Q: How does a 36-year-old man know what kids want?

A: By watching what they're doing. By trying to understand where they're going. By trying to understand what rock 'n roll music means to a 6-or a 7-year-old. Understanding what action adventure means to a boy, what pretty and soft and sweet means to a little girl. You come up with a product that's really exciting, that the kid wants to play with over and over and over and over again. And wants to add on to, build his fantasy bigger and bigger and bigger.

Q: You guys saved Raggedy Ann from extinction. A lot of people get emotional over that. Is it a heavy responsible deciding whether Raggedy Ann lives or dies and whether to phase out Mr. Potato Head?
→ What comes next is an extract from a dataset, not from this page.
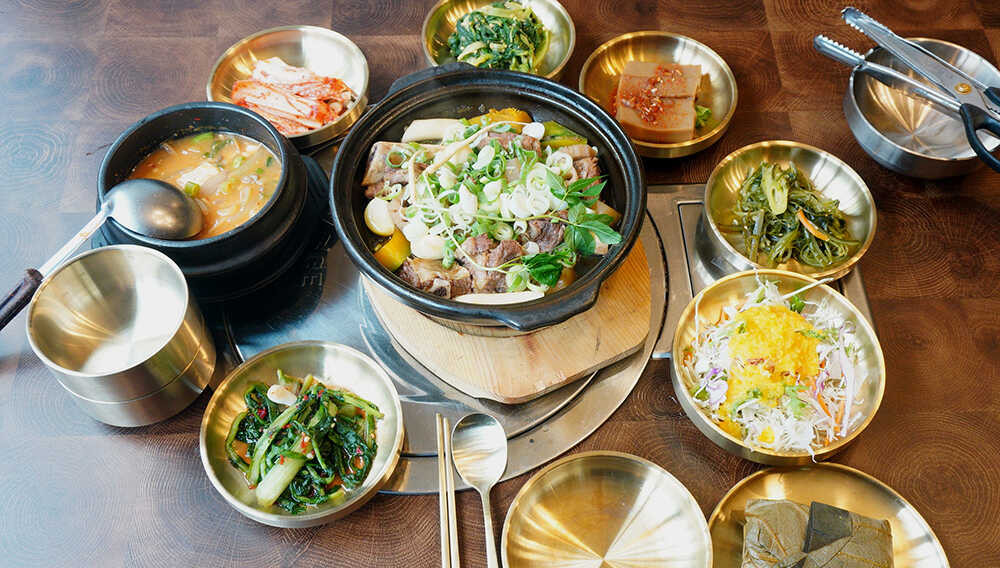
This screenshot has height=568, width=1000. I want to click on chopstick, so click(x=450, y=474), click(x=443, y=474).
A: It's certainly a decision we take seriously. When it comes time for a product which has lived its life to go to the big toy heaven in the sky, we do it with heavy heart, but we know it must be done for good business purposes. If Raggedy Ann just stopped selling, certainly we won't continue to market it. Nobody was buying it, so nobody was going to miss it. That's the philosophy you have to take. If they really wanted it, they'd buy it.

Q: Sixty percent of the toys are bought between October and December. Can you ever afford to have a bad Christmas?

A: Absolutely. The toy business has become a 52-week business. We launch toys all year long and we launch nothing this late. The report card was written probably back in June or July.

Q: But you don't get a little nervous when you pass stores this time of year?

A: I don't get nervous. I get excited when I go into Toys-R-Us or Childworld and I see shopping carts full of my toys. That's a real high. I'm real nervous, come see me March, April, May when we're launching.